I am sitting here wearing the conference T-Shirt, which is very nice, and for a change fits me!
And I just tried out the prototype of the DVD that we plan to distribute at the event – the mother of all distributions. We are going to set the bar extremely high for all those people who are still copying the same old tired format of distro CDs that my team and I had introduced to the world in 1996 and improved on over the years till 2001. After this DVD, the world will never be the same for magazines putting out disks on their covers. Many thanks to Shanu who has been working overtime on this.
Various teams are working on various aspects of the event. The network team has their stuff ready for deployment, assuming (of course) that the servers and machines are delivered in time. Harikrishnan has been pumping out graphics, posters and even ads (coming soon to a newspaper near you). Gopi and his team have been working on the venue stuff, and Shreyas and I have been fighting battle after battle with the talk schedules.
As with every year, speakers drop out without much notice, to be quickly replaced from a reserve pool. I can always tell when someone isn’t going to actually give a talk – it usually starts with them not sending in slides by the due date. So far, I have yet to be proven wrong.

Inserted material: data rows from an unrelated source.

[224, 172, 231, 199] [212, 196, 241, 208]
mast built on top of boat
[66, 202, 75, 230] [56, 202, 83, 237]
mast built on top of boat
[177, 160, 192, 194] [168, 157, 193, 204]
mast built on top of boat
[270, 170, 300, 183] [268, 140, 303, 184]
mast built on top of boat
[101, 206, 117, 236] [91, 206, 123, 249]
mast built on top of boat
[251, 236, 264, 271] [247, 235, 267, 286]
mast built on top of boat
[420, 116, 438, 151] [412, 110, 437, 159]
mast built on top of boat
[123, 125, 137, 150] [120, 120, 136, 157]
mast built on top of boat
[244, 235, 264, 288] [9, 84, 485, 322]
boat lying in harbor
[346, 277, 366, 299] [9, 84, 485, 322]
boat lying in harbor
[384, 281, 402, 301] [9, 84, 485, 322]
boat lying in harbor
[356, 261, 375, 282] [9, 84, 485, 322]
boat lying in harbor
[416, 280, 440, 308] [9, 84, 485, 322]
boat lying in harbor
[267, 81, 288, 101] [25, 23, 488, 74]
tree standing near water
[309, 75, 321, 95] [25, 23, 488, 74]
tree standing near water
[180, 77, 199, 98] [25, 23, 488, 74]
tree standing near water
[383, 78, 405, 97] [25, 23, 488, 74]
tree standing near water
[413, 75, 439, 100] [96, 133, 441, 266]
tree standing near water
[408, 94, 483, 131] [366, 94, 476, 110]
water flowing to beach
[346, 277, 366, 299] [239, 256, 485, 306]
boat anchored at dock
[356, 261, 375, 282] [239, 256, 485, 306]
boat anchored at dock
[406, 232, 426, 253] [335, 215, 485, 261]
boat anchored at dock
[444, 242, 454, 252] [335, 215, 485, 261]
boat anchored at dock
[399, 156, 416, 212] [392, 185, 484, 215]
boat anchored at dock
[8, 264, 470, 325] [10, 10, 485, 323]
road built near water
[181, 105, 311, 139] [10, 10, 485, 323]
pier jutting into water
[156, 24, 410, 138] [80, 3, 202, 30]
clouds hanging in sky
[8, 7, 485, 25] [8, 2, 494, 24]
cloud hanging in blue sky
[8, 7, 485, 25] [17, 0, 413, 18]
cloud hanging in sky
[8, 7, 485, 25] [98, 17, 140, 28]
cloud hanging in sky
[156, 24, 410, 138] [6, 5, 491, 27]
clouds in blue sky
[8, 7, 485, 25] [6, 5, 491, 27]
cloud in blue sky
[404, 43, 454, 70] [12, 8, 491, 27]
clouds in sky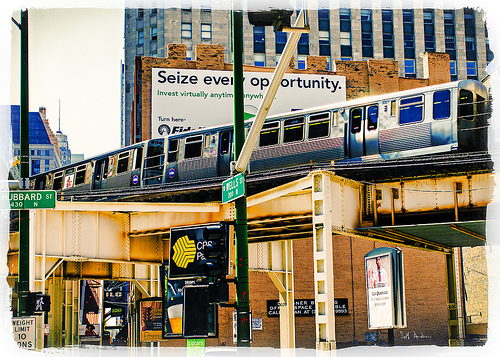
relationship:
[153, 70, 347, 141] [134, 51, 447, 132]
large sign on side of building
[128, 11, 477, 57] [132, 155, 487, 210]
offices are behind tracks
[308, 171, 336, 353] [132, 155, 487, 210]
support beams are under tracks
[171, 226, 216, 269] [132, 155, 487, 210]
sign under tracks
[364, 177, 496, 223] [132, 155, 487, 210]
large beams are under tracks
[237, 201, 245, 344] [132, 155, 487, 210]
green post next to tracks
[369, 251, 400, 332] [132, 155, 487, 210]
advertisment under tracks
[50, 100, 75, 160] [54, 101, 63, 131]
building has pole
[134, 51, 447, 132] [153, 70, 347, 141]
building has large sign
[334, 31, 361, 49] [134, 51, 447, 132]
windows are on building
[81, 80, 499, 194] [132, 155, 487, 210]
train on tracks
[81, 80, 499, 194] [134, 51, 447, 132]
train next to building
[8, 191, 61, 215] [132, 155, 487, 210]
street signs next to tracks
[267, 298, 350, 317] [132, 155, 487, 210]
black sign under tracks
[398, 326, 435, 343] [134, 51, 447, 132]
writting on building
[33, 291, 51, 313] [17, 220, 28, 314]
cross walk sign on pole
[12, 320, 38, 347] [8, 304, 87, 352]
weight limit sign in corner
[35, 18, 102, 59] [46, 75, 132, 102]
gray sky in back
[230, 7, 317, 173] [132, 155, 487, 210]
silver pole next to tracks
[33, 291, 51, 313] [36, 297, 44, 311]
cross walk sign with man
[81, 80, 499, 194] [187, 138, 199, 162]
train has windows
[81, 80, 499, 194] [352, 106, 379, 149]
train has doors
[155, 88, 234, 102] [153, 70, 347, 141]
green words on large sign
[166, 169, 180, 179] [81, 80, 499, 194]
blue circle on train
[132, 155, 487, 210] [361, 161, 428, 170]
tracks are made of steel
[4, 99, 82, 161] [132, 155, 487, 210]
buildings behind tracks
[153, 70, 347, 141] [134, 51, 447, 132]
large sign attached to building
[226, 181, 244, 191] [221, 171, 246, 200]
wells st on sign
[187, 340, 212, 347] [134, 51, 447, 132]
green sign on building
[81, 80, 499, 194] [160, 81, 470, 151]
train has cars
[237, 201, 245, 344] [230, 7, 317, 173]
green post attached to silver pole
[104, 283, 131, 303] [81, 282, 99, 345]
ads on street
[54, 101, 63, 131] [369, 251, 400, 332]
pole under advertisement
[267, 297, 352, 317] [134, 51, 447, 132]
black sign on building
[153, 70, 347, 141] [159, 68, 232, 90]
large sign has black letters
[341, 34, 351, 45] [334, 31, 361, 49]
curtians in windows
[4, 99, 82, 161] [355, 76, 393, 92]
buildings made out of bricks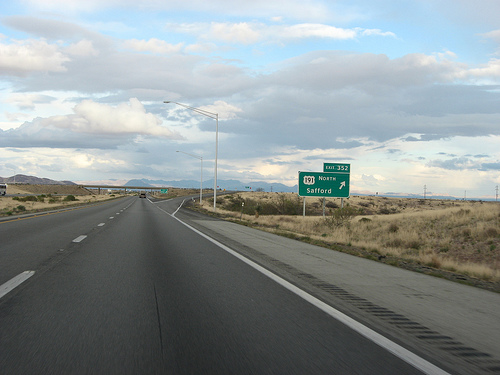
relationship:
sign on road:
[297, 159, 356, 203] [4, 192, 448, 372]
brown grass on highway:
[184, 190, 498, 280] [54, 183, 496, 370]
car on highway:
[136, 190, 150, 201] [1, 192, 498, 373]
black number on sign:
[305, 177, 308, 182] [303, 163, 349, 197]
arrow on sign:
[339, 181, 345, 190] [291, 159, 353, 209]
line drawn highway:
[168, 195, 454, 373] [1, 192, 498, 373]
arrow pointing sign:
[335, 179, 347, 190] [287, 167, 352, 211]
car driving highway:
[138, 190, 146, 199] [54, 209, 194, 319]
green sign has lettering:
[298, 171, 350, 197] [303, 174, 339, 194]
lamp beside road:
[162, 94, 225, 211] [2, 191, 498, 363]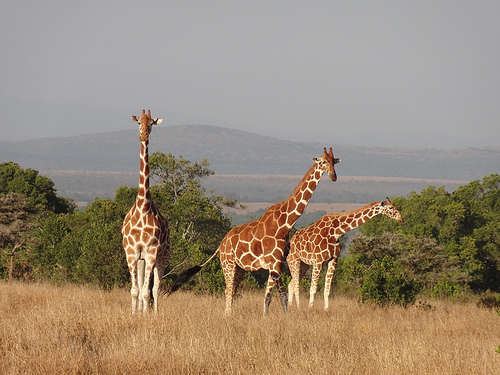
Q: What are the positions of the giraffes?
A: Standing.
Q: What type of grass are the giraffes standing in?
A: Brown.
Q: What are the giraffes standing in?
A: Grass.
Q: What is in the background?
A: Mountain.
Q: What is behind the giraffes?
A: Trees.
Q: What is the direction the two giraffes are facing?
A: Right.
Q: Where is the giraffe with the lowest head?
A: Right.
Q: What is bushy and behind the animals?
A: Shrubs.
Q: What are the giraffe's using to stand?
A: Legs.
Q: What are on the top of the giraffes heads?
A: Horns.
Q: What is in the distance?
A: A mountain.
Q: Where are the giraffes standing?
A: A field.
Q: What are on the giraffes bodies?
A: Spots.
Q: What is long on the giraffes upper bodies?
A: Necks.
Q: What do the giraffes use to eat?
A: Mouths.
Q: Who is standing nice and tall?
A: A giraffe.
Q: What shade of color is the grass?
A: Tan.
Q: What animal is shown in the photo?
A: Giraffe.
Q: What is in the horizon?
A: Mountains.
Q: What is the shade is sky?
A: Gray.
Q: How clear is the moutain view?
A: Cloudy and Hazy.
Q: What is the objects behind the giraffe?
A: Green trees.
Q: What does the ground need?
A: Water.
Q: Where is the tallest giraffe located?
A: On the left.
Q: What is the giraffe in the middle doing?
A: Looking left.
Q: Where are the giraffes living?
A: In the wild.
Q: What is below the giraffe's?
A: Their legs.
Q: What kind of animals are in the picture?
A: Giraffe.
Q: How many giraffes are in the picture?
A: Three.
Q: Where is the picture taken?
A: On the meadow.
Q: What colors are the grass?
A: Yellow.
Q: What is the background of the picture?
A: Forest and mountain.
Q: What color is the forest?
A: Green.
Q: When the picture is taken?
A: In the daytime.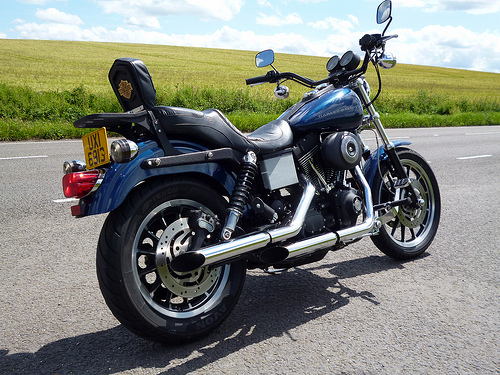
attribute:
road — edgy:
[0, 125, 499, 374]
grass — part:
[0, 38, 499, 140]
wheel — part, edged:
[95, 178, 247, 348]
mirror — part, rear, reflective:
[253, 49, 280, 68]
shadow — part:
[2, 254, 430, 374]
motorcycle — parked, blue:
[65, 1, 443, 345]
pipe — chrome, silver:
[172, 184, 318, 273]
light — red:
[62, 167, 105, 199]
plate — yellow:
[82, 128, 115, 173]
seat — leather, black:
[109, 58, 292, 154]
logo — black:
[313, 98, 365, 119]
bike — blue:
[63, 1, 440, 346]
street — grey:
[1, 124, 499, 374]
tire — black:
[367, 149, 444, 259]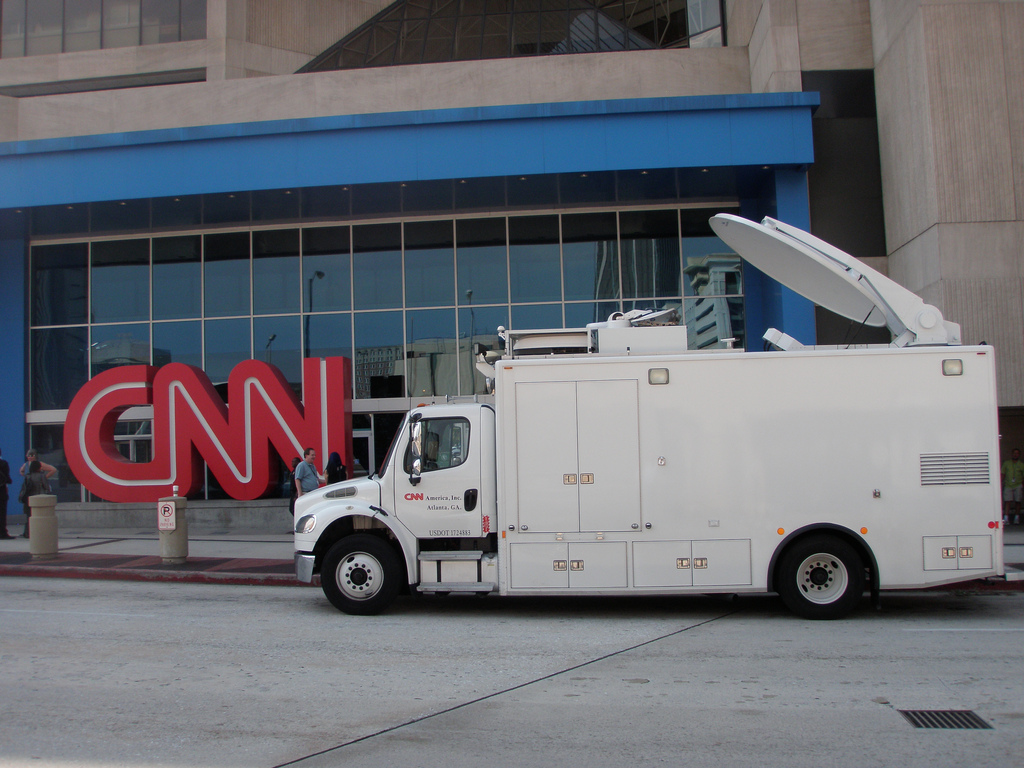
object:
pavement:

I have found out one important thing about myself – I don’t scale. And I get disappointed easily. It is a heartache every year when people you thought you could rely on turn to have different priorities from mine, despite their claims otherwise. You end up doing more work than you expected to, and none of it is quite complete, resulting in dissatisfaction all around.
And it isn’t just people who let you down. You won’t believe how hard it is to get the industry, who derives so much revenue and technology from Free & Open Source Software, to support the only national-level FOSS event (i.e. not a commercial “Linux” event) we have. It isn’t that we haven’t got sponsors, but the battle to get people to open their purses is something I am getting very tired of after five years of having to do this. Doesn’t this industry ever learn? I mean, just now I had one potential sponsor *bargaining* for a reduction in sponsorship, to the tune of few thousand Rupees!
If it wasn’t for the support I get from most unexpected quarters (including the Indian Government), and if it wasn’t for growth and promotion of something that I so strongly believe in and have been promoting for more than a decade now, I don’t know if I would be doing this at all.
But in the end, if just 10 Indians out of the many thousands who will come to FOSS.IN/2005 get enthused enough to start contributing to FOSS, it will have all been worth it. And, if like Swaroop, more and more students find out that companies look for people who have done things while they were students, instead of looking at marks, then India should certainly see less of technoslavery and more of innovation.